■ EXERCISE ■
Carry on the forum thread about an early cobia sighting, starting after its last sentence.

PASSAGE SHOWN: Begin

# The COBIA is on



## Rooster21

Headed out with my destin cousin. While chasing bait just out the pass. Here comes three migraters. We were so shocked. We just stared at first. Then it set in. Panic set in as we started rigging to throw at them. We chased them. Threw. Bang. Cobia hook up. As we got that ling gunnel side. The poorly rigged popped. And off he went. We continued with the original plans. Isn't it to early for Cobia migration?


----------



## tyler0421

:surrender: BS


----------



## Chris V

Not too early considering water temps. These fish think its March


----------



## amarcafina

:whistling: Without pics it's just a fish tail . but with this warm weather I'm about to need to mow my yard !! So I don't know ?????


----------



## Naby

I have no reason to doubt him, I was starting to wonder how early they'd be this year. I wonder if the whole migration will be early or if just the early birds will be even earlier? People are catching spanish and I've seen reports of water temps in the low to almost mid 60's. My grass almost needs cutting also... We'll know more soon if it's true because they'll start showing up at the piers. Anybody have any reports from the PC pier?


----------



## PorknBeans

i was just wondering how early theyd show up this year!! thats awesome!!!!


----------



## Chris V

Whether its a true story or not, I have no doubt there are some cobes off the beaches somewhere right now.


----------



## swhiting

Yall are taking this better than I expected.

A cobia report, in the Offshore Section, with COBIA in all caps, with no pics?????

Rooster, I'm scared for your life    Your word is nothing in cobia season. In fact, most pictures are claimed to be from last year and if you showed up in person with one, you'd have to take a polygraph to see if it was caught within 2 hours of here or not......

PASSAGE SHOWN: End
EXTRACTED RECORDS: Begin

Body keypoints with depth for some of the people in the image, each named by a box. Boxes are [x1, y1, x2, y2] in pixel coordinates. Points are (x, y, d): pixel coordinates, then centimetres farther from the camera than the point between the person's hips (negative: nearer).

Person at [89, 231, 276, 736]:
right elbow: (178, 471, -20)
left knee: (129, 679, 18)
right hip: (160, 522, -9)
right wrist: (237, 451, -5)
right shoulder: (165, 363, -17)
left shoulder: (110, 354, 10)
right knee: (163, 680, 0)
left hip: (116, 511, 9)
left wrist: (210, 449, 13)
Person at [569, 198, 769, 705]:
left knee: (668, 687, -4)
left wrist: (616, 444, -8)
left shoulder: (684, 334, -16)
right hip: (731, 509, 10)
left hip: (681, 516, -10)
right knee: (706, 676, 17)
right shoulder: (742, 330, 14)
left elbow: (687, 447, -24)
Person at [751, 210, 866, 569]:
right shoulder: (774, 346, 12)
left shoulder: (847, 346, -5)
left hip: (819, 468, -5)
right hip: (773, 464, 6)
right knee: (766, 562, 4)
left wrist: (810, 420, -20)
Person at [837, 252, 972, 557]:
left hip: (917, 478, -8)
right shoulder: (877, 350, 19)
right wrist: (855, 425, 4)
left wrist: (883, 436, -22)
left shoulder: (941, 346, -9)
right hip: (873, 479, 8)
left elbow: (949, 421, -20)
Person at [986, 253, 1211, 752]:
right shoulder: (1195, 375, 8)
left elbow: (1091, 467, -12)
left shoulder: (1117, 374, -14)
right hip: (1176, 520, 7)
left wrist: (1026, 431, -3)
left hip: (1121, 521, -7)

EXTRACTED RECORDS: End

■ RESPONSE AREA ■
Just so nobody gets a permanent ban from the PFF, I would suggest after landing a cobia, troll the beach very closely with the cobia hung from your tower until you had sufficient witness, including at least 3 judges, 1 Independent, 4 democrats, 1 preacher (not Baptist), Guy Harvey & at least two regional tv stations with live feeds. Then, you may get 90% acceptance.


----------



## swhiting

Rooster21 said:


> ... hook up. As we got that ling gunnel side. The poorly rigged popped. And off he went. ....


Furthermore, I'm beginning to doubt your qualifications as a PFF member here. Really, you admitted rigging something wrong? Not one person on the PFF has EVER rigged anything wrong much less "lost" a fish.

There have been reports of long line releases, HUGE mako ripping world record fish to shreds right at the gunnel and strange, disc like craft stealing marlin as they leap from the water; but never "losing" a fish :no:


----------



## Ocean Master

Who Cares..!!


----------



## Dplantmann

Good thing people are no longer tarred and feathered and run out of town on a rail.


----------



## NOsaints

its been cool down here to say the most, the avg temp this winter is probably around high 50's when usually its in the low 40's... i definitly see them coming earlier this year we just need legit 'cobia sighting report' if they are starting to arrive in destin should be here soon as they move west


----------



## LITECATCH

Resident fish will always be caught first before the migration shows up. They usually show up 2 weeks before the first migrators.


----------



## CORNBREAD616

HAHAHAHAHAHAHAHAAAA i love how all threads wind up diminishing into funny passive agressive conversation...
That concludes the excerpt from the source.